Ah, me and getting sidetracked… the weekend just gone was mostly spent writing yet another horizontally scrolling shoot ‘em up for the C64. This isn’t even close to news (although my actually finishing one might be) but there’s a kink to this particular project. A couple of people have said to me previously that they felt working in a machine code monitor with a single pass assembler and disassembler was somehow easier than using an assembler (most of them were beginners to machine code programming) and one particular individual, an almost fanatical supporter of monitor-written code, commented repeatedly about how much of a “palava” using an assembler was despite not having used one.

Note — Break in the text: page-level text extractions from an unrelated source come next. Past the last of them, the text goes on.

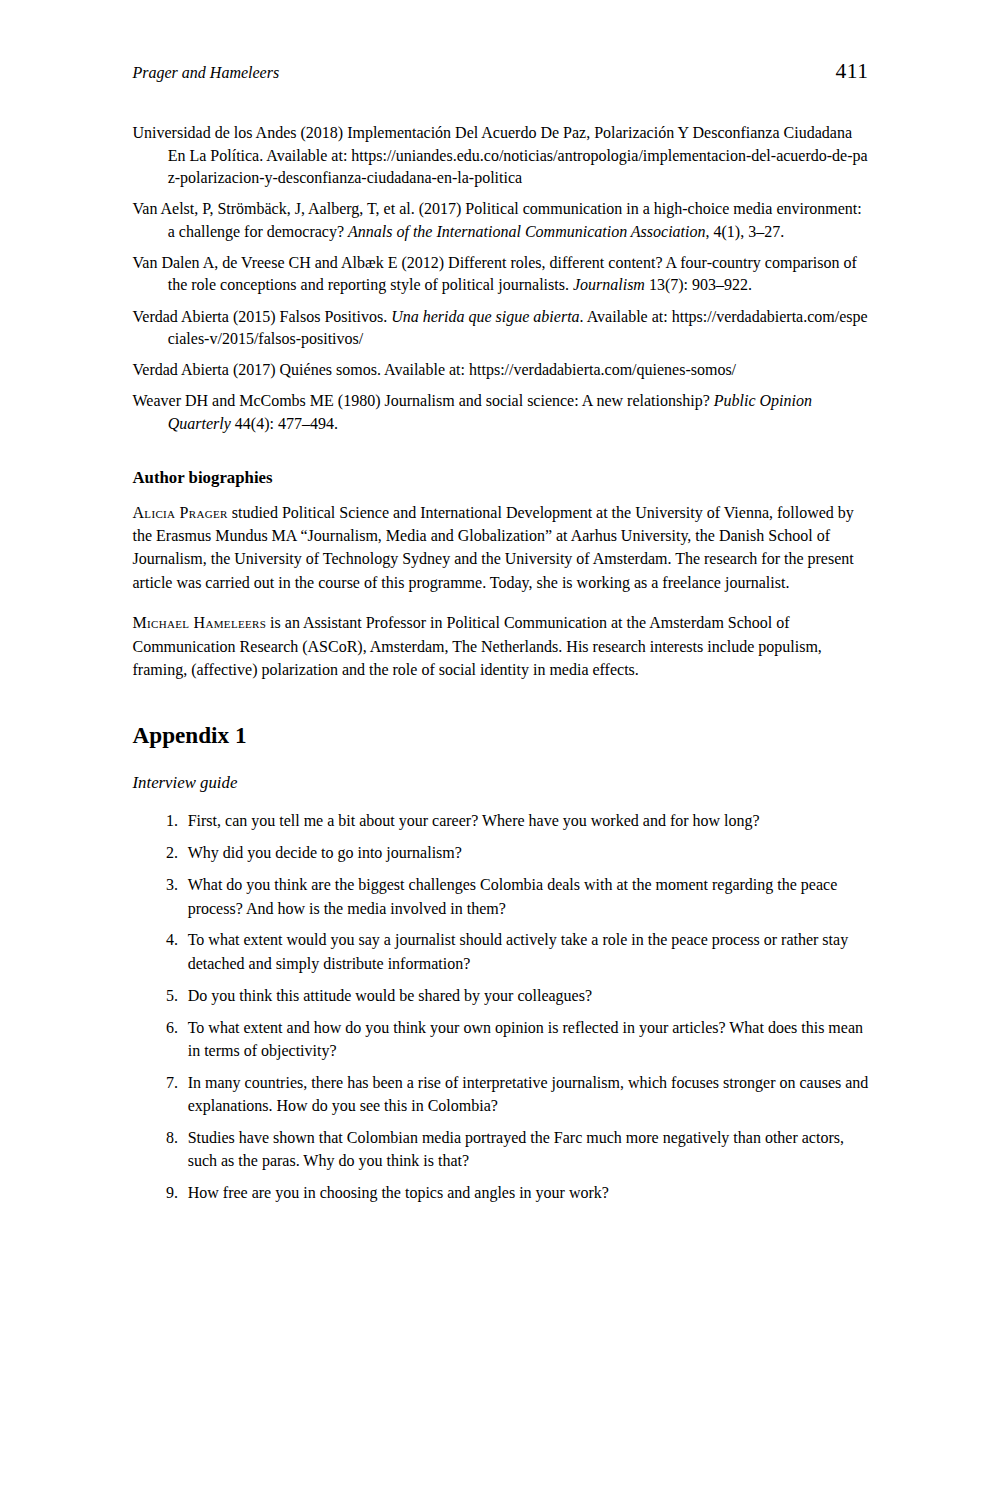Prager and Hameleers 411
Universidad de los Andes (2018) Implementación Del Acuerdo De Paz, Polarización Y Desconfianza Ciudadana En La Política. Available at: https://uniandes.edu.co/noticias/antropologia/implementacion-del-acuerdo-de-paz-polarizacion-y-desconfianza-ciudadana-en-la-politica
Van Aelst, P, Strömbäck, J, Aalberg, T, et al. (2017) Political communication in a high-choice media environment: a challenge for democracy? Annals of the International Communication Association, 4(1), 3–27.
Van Dalen A, de Vreese CH and Albæk E (2012) Different roles, different content? A four-country comparison of the role conceptions and reporting style of political journalists. Journalism 13(7): 903–922.
Verdad Abierta (2015) Falsos Positivos. Una herida que sigue abierta. Available at: https://verdadabierta.com/especiales-v/2015/falsos-positivos/
Verdad Abierta (2017) Quiénes somos. Available at: https://verdadabierta.com/quienes-somos/
Weaver DH and McCombs ME (1980) Journalism and social science: A new relationship? Public Opinion Quarterly 44(4): 477–494.
Author biographies
Alicia Prager studied Political Science and International Development at the University of Vienna, followed by the Erasmus Mundus MA “Journalism, Media and Globalization” at Aarhus University, the Danish School of Journalism, the University of Technology Sydney and the University of Amsterdam. The research for the present article was carried out in the course of this programme. Today, she is working as a freelance journalist.
Michael Hameleers is an Assistant Professor in Political Communication at the Amsterdam School of Communication Research (ASCoR), Amsterdam, The Netherlands. His research interests include populism, framing, (affective) polarization and the role of social identity in media effects.
Appendix 1
Interview guide
First, can you tell me a bit about your career? Where have you worked and for how long?
Why did you decide to go into journalism?
What do you think are the biggest challenges Colombia deals with at the moment regarding the peace process? And how is the media involved in them?
To what extent would you say a journalist should actively take a role in the peace process or rather stay detached and simply distribute information?
Do you think this attitude would be shared by your colleagues?
To what extent and how do you think your own opinion is reflected in your articles? What does this mean in terms of objectivity?
In many countries, there has been a rise of interpretative journalism, which focuses stronger on causes and explanations. How do you see this in Colombia?
Studies have shown that Colombian media portrayed the Farc much more negatively than other actors, such as the paras. Why do you think is that?
How free are you in choosing the topics and angles in your work?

Said individual recently resurfaced to post a little garbage to the comments on my YouTube videos and, after I deleted them and blocked him, it set me thinking a little; although I’ve done a lot of work in various monitors over the years and even hand assembled code for the VIC 20 back in “ye olde days” (and that’s so much fun, even now I can remember some of the opcodes in decimal) I’ve never actually written a complete game with a monitor. Some of the people who developed in a monitor like John Ferrari, Stavros Fasoulas and Jon Wells have produced some cracking games (although the difficulty curves always seem to be rather harsh, I have my own theories as to why) which means that, despite certain other examples being utterly appalling, it must be possible to produce something decent.

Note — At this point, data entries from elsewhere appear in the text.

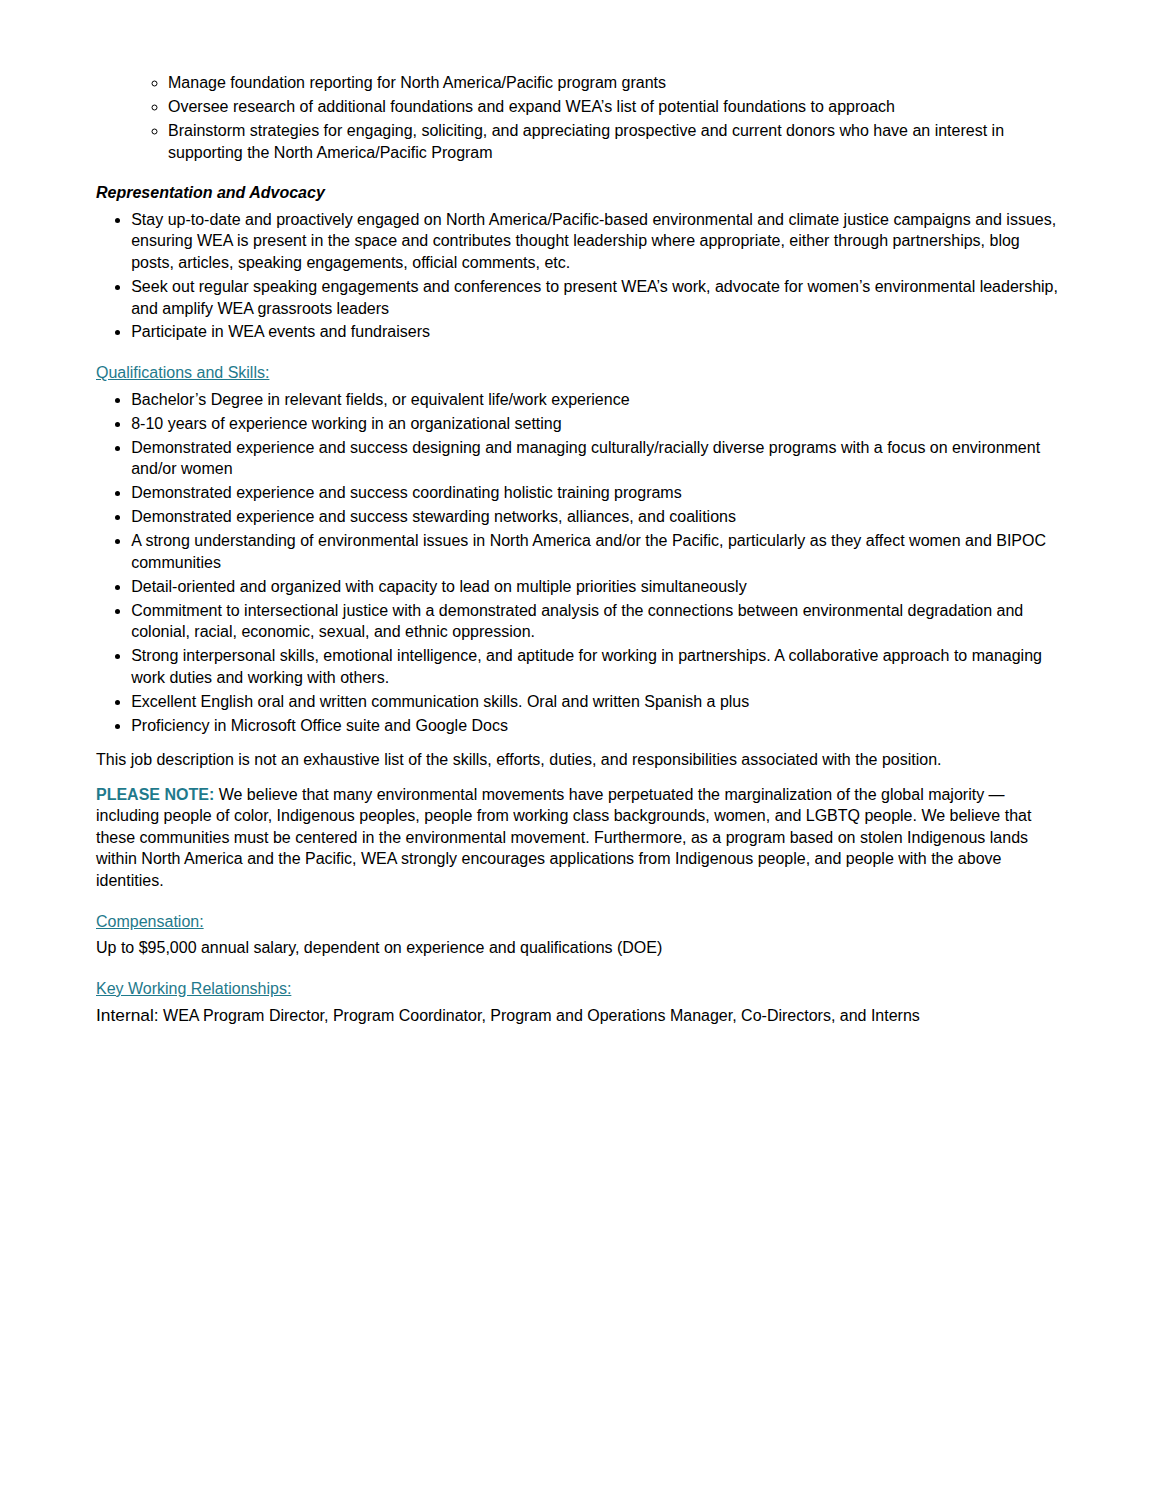Manage foundation reporting for North America/Pacific program grants
Oversee research of additional foundations and expand WEA’s list of potential foundations to approach
Brainstorm strategies for engaging, soliciting, and appreciating prospective and current donors who have an interest in supporting the North America/Pacific Program
Representation and Advocacy
Stay up-to-date and proactively engaged on North America/Pacific-based environmental and climate justice campaigns and issues, ensuring WEA is present in the space and contributes thought leadership where appropriate, either through partnerships, blog posts, articles, speaking engagements, official comments, etc.
Seek out regular speaking engagements and conferences to present WEA’s work, advocate for women’s environmental leadership, and amplify WEA grassroots leaders
Participate in WEA events and fundraisers
Qualifications and Skills:
Bachelor’s Degree in relevant fields, or equivalent life/work experience
8-10 years of experience working in an organizational setting
Demonstrated experience and success designing and managing culturally/racially diverse programs with a focus on environment and/or women
Demonstrated experience and success coordinating holistic training programs
Demonstrated experience and success stewarding networks, alliances, and coalitions
A strong understanding of environmental issues in North America and/or the Pacific, particularly as they affect women and BIPOC communities
Detail-oriented and organized with capacity to lead on multiple priorities simultaneously
Commitment to intersectional justice with a demonstrated analysis of the connections between environmental degradation and colonial, racial, economic, sexual, and ethnic oppression.
Strong interpersonal skills, emotional intelligence, and aptitude for working in partnerships. A collaborative approach to managing work duties and working with others.
Excellent English oral and written communication skills. Oral and written Spanish a plus
Proficiency in Microsoft Office suite and Google Docs
This job description is not an exhaustive list of the skills, efforts, duties, and responsibilities associated with the position.
PLEASE NOTE: We believe that many environmental movements have perpetuated the marginalization of the global majority — including people of color, Indigenous peoples, people from working class backgrounds, women, and LGBTQ people. We believe that these communities must be centered in the environmental movement. Furthermore, as a program based on stolen Indigenous lands within North America and the Pacific, WEA strongly encourages applications from Indigenous people, and people with the above identities.
Compensation:
Up to $95,000 annual salary, dependent on experience and qualifications (DOE)
Key Working Relationships:
Internal: WEA Program Director, Program Coordinator, Program and Operations Manager, Co-Directors, and Interns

So to quote Jeremy Clarkson, how hard can it be? Not particularly hard, as it goes, but certainly laborious to an almost masochistic level because tasks that are relatively simple in an assembler such as adding or subtracting commands or even relocating large blocks of code become fiddly operations with the monitor and every subroutine or table of data needs to be documented to avoid forgetting what they do. Usually I can keep the memory map straight in my head (although I usually have a simple memory map at the top of my source code) but the notes I’ve compiled so far for this project resemble something that Ordnance Survey would churn out!

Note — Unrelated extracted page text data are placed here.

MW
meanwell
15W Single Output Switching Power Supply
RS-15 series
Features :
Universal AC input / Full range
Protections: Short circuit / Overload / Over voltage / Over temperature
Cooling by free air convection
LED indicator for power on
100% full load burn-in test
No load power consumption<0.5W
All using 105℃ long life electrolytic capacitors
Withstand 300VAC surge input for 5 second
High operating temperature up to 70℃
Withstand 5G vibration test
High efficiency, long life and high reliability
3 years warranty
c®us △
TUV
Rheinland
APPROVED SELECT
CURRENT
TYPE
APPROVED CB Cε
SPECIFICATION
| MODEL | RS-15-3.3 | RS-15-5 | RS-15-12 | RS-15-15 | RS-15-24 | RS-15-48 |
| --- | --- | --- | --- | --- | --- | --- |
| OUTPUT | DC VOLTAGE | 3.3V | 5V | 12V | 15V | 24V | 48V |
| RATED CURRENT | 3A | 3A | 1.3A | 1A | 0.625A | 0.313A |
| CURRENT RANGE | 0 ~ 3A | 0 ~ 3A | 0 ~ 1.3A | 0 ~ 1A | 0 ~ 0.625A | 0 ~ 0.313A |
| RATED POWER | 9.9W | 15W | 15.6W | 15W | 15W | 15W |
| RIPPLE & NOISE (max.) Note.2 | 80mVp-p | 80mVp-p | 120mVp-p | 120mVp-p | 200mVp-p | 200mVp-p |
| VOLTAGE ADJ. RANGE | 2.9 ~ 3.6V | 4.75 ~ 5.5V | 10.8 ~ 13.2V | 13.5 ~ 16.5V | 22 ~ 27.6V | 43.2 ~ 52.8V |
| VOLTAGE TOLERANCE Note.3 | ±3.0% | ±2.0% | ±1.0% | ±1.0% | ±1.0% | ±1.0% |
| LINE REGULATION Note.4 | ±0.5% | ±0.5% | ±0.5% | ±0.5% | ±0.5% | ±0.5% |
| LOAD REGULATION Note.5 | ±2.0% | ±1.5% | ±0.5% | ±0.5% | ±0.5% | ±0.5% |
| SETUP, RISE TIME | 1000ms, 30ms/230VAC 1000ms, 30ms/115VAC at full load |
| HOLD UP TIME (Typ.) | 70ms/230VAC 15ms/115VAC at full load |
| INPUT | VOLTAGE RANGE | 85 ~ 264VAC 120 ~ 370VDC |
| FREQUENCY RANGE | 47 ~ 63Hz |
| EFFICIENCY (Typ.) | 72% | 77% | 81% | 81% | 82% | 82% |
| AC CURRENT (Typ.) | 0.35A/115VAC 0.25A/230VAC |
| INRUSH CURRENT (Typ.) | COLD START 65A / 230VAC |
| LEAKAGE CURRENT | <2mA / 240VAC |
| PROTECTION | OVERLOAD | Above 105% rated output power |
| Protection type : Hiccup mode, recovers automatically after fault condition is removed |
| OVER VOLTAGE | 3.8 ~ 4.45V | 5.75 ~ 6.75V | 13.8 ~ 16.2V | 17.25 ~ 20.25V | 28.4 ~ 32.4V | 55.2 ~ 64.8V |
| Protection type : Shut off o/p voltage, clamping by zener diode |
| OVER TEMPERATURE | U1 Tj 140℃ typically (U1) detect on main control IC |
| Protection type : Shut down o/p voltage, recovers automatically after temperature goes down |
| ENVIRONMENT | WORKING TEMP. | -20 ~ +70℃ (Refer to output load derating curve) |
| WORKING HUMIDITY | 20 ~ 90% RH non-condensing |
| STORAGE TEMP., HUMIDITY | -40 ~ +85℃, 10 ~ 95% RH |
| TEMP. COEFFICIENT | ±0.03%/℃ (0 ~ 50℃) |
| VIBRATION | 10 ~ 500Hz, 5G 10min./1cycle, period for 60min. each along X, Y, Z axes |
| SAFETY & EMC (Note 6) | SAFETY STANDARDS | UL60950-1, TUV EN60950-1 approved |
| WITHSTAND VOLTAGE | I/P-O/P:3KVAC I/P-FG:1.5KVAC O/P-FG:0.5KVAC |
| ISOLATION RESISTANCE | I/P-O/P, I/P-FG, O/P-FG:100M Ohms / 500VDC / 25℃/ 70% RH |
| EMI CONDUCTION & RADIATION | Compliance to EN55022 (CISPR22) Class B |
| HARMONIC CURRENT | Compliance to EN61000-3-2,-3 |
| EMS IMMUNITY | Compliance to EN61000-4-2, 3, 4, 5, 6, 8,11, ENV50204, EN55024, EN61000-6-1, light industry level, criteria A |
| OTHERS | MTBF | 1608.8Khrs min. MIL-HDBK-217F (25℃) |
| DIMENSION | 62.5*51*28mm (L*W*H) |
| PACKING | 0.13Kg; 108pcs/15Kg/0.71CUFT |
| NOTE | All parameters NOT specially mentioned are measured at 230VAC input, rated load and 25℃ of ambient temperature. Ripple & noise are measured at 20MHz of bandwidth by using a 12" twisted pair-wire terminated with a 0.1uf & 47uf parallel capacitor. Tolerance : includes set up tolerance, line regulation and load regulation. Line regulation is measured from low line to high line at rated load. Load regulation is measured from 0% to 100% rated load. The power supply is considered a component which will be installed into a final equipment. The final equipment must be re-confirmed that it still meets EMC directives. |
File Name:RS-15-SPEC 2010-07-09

The game itself is coming along nicely though, after three days of occasional coding it currently only lacks background collisions before the most important parts of the core are done – after that there’s just graphics, data and cosmetic code to do. There aren’t any screenshots just yet because the backgrounds have been “donated” by another project for testing and there are only a couple of specifically created sprites to date.
This exercise hasn’t changed my opinion of developing in a monitor; if the assembler is a word processor, using a monitor is akin to reverting to a manual typewriter – yes, with some skill it’s possible to be incredibly creative with either, but with the more primitive choice a significant amount of time will be spent working around the shortfalls of the environment.